(Beginning of Records shown)
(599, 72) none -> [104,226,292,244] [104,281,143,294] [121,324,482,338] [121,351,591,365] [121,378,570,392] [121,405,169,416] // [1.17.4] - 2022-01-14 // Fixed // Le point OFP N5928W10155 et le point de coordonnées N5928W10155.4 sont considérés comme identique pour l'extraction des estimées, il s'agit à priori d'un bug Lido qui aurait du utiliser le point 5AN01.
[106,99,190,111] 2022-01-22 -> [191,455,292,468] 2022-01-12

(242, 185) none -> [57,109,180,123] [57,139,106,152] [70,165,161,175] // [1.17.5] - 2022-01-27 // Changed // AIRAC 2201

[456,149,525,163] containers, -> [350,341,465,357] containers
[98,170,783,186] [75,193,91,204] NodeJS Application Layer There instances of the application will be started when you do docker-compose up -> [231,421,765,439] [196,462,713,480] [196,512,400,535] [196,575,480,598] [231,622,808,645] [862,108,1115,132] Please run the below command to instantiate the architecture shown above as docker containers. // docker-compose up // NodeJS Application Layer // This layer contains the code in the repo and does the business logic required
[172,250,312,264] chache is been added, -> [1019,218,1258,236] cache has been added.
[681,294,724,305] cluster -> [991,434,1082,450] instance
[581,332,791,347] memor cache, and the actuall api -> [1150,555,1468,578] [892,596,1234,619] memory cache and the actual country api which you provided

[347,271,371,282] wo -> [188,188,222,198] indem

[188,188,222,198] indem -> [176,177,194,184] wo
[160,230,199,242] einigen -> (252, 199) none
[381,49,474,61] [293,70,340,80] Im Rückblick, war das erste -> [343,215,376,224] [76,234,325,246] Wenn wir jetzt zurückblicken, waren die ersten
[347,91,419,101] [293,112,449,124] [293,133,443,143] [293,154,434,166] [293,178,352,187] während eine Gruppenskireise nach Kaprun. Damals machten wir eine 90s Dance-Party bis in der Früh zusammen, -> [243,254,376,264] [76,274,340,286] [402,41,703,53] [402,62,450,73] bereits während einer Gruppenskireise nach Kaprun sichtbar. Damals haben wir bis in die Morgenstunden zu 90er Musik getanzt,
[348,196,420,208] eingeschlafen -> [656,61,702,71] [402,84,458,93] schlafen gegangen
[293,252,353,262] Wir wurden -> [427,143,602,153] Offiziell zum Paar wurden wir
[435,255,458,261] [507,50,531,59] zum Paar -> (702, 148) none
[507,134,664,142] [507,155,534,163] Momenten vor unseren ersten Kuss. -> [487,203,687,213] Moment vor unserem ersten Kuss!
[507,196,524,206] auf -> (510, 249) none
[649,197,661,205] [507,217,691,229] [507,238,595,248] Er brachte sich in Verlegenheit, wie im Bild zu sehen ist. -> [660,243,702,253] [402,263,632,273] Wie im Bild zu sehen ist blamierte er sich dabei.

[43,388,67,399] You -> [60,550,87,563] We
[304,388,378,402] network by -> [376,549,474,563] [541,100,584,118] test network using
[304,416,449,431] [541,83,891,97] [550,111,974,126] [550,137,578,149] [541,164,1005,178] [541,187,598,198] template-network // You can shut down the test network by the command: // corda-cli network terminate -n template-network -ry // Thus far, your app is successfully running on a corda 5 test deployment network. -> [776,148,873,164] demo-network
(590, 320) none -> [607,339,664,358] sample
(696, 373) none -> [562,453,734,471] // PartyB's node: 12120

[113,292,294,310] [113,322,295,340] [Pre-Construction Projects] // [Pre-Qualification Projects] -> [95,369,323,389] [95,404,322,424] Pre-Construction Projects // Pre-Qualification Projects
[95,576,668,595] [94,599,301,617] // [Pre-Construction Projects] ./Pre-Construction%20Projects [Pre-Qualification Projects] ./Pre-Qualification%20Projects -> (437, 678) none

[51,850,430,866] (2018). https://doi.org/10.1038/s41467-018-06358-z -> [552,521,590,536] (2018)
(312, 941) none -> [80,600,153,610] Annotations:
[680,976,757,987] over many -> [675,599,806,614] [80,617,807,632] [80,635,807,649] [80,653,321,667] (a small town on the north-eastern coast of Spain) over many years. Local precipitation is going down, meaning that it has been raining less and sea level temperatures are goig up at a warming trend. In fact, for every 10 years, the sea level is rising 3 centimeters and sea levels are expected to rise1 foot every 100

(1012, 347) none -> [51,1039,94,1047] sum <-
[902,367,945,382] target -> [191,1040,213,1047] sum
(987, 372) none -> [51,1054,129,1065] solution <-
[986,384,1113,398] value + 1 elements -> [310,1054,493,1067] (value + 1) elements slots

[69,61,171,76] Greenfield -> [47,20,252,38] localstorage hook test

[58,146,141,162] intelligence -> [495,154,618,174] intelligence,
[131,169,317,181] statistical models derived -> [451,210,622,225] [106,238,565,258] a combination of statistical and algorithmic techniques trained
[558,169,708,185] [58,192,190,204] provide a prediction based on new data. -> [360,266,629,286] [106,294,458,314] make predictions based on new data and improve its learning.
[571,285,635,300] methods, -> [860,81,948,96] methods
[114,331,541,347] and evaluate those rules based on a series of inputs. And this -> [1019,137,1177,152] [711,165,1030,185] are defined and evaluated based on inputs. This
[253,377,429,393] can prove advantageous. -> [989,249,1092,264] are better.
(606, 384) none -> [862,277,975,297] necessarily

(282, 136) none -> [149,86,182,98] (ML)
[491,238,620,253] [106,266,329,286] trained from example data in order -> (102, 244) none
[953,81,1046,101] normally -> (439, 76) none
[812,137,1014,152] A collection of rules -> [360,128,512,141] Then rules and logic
(End of Records shown)
**Task directions**
Working from the data above, extract solely the lines from the one containing "(696, 373) none" through the one containing "(312, 941) none", exactly as they appear, both included.

**Answer to this problem**
(696, 373) none -> [562,453,734,471] // PartyB's node: 12120

[113,292,294,310] [113,322,295,340] [Pre-Construction Projects] // [Pre-Qualification Projects] -> [95,369,323,389] [95,404,322,424] Pre-Construction Projects // Pre-Qualification Projects
[95,576,668,595] [94,599,301,617] // [Pre-Construction Projects] ./Pre-Construction%20Projects [Pre-Qualification Projects] ./Pre-Qualification%20Projects -> (437, 678) none

[51,850,430,866] (2018). https://doi.org/10.1038/s41467-018-06358-z -> [552,521,590,536] (2018)
(312, 941) none -> [80,600,153,610] Annotations:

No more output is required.